In reply to: Amit Langote (#60)

Re: progress report for ANALYZE

On Wed, Jan 22, 2020 at 03:06:52PM +0900, Amit Langote wrote:

Oops, really attached this time.

Thanks, applied. There were clearly two grammar mistakes in the first
patch sent by Justin. And your suggestions look fine to me. On top
of that, I have noticed that the indentation of the two tables in the
docs was rather inconsistent.
--
Michael

#62

Alvaro Herrera

alvherre@2ndquadrant.com

almost 6 years ago

In reply to: Tatsuro Yamada (#58)

Re: progress report for ANALYZE

On 2020-Jan-22, Tatsuro Yamada wrote:

Thanks for reviewing and committing the patch!
Hope this helps DBA. :-D

I'm sure it does!

P.S.
Next up is progress reporting for query execution?!

Actually, I think it's ALTER TABLE.

Also, things like VACUUM could report the progress of the index being
processed ...

--
ï¿½lvaro Herrera https://www.2ndQuadrant.com/
PostgreSQL Development, 24x7 Support, Remote DBA, Training & Services

#63

Amit Langote

amitlangote09@gmail.com

almost 6 years ago

In reply to: Alvaro Herrera (#62)

Re: progress report for ANALYZE

On Fri, Jan 24, 2020 at 6:47 AM Alvaro Herrera <alvherre@2ndquadrant.com> wrote:

On 2020-Jan-22, Tatsuro Yamada wrote:

P.S.
Next up is progress reporting for query execution?!

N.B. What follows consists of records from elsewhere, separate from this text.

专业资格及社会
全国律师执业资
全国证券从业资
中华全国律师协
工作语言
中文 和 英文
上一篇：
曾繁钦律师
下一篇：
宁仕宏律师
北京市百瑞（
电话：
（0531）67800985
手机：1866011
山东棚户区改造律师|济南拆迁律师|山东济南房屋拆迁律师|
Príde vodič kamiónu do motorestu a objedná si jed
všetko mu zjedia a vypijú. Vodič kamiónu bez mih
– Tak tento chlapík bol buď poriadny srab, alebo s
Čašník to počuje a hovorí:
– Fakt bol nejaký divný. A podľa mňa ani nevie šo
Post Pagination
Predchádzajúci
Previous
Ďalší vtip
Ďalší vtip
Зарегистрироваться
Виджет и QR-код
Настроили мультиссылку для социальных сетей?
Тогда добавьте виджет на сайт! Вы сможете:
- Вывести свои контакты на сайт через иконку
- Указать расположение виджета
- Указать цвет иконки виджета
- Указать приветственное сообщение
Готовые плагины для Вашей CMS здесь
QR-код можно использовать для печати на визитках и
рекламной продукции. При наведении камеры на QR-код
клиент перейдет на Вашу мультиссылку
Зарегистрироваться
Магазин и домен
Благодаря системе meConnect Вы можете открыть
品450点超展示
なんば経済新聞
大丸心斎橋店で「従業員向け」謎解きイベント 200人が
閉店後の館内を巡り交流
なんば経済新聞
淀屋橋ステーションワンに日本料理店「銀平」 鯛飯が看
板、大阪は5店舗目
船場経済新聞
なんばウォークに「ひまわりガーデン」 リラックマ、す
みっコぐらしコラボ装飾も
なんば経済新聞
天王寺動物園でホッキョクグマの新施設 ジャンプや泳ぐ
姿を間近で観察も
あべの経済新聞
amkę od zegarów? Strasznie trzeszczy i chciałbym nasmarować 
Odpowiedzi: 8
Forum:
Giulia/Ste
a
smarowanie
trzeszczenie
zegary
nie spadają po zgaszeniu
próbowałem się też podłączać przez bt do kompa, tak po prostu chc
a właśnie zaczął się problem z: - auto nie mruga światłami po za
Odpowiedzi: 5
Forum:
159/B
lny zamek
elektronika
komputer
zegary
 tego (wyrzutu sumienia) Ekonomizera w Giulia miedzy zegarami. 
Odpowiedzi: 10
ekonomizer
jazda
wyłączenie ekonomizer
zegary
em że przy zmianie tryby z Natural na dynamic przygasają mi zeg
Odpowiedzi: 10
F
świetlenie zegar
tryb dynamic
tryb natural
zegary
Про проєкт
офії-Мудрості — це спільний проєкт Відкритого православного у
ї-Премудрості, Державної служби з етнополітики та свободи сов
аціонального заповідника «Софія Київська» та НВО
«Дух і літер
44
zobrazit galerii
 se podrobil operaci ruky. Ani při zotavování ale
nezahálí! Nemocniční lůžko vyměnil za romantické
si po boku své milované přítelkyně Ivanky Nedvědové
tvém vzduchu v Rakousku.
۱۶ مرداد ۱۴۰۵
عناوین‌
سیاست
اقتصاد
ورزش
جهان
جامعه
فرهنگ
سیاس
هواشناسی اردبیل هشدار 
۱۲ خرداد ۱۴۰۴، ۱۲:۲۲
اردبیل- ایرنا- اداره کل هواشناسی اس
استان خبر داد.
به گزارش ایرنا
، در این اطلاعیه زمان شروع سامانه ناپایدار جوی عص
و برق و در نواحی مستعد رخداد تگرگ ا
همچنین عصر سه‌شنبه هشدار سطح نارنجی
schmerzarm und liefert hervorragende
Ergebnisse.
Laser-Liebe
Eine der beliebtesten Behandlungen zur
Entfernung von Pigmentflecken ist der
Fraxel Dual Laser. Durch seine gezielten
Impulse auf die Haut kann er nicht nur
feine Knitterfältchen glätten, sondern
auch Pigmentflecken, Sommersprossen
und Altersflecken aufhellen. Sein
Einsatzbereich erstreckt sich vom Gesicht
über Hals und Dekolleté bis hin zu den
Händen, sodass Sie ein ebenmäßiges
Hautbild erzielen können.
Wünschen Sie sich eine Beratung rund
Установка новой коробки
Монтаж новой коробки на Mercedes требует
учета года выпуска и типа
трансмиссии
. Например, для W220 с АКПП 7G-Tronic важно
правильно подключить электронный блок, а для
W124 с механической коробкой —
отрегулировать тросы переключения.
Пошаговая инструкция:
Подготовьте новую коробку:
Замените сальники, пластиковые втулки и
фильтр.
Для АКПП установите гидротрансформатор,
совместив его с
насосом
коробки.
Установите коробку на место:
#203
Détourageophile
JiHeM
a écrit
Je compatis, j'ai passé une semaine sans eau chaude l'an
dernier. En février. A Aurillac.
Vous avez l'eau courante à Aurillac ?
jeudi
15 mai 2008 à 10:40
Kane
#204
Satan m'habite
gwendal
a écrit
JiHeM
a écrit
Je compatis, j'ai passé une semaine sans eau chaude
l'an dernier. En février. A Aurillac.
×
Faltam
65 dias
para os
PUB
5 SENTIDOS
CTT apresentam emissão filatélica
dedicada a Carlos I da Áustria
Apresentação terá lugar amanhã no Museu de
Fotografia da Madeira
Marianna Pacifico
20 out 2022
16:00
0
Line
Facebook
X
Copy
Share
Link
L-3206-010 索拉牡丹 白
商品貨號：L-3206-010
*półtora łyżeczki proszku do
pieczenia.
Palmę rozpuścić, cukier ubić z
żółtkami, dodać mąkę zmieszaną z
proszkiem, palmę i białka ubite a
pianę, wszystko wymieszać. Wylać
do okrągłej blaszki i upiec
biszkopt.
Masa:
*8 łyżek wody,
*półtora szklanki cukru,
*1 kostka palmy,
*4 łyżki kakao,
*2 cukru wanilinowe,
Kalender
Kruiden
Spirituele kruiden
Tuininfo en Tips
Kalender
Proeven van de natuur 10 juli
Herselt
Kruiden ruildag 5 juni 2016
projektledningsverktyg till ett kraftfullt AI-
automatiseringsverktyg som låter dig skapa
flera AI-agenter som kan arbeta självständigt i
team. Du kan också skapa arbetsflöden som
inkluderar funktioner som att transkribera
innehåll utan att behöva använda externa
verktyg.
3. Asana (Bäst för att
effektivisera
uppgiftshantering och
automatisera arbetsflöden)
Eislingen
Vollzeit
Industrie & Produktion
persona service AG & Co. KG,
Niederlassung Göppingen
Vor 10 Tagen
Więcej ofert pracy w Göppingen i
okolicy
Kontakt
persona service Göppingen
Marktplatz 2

Actually, I think it's ALTER TABLE.

+1. Existing infrastructure might be enough to cover ALTER TABLE's
needs, whereas we will very likely need to build entirely different
infrastructure for tracking the progress for SQL query execution.

Thanks,
Amit

#64

Tatsuro Yamada

tatsuro.yamada.tf@nttcom.co.jp

almost 6 years ago

In reply to: Amit Langote (#63)

Re: progress report for ANALYZE

Hi,

On 2020/01/24 23:44, Amit Langote wrote:

On Fri, Jan 24, 2020 at 6:47 AM Alvaro Herrera <alvherre@2ndquadrant.com> wrote:

On 2020-Jan-22, Tatsuro Yamada wrote:

P.S.
Next up is progress reporting for query execution?!

Actually, I think it's ALTER TABLE.

+1. Existing infrastructure might be enough to cover ALTER TABLE's
needs, whereas we will very likely need to build entirely different
infrastructure for tracking the progress for SQL query execution.

Yeah, I agree.
I will create a little POC patch after reading tablecmds.c and alter.c to
investigate how to report progress. :)

Regards,
Tatsuro Yamada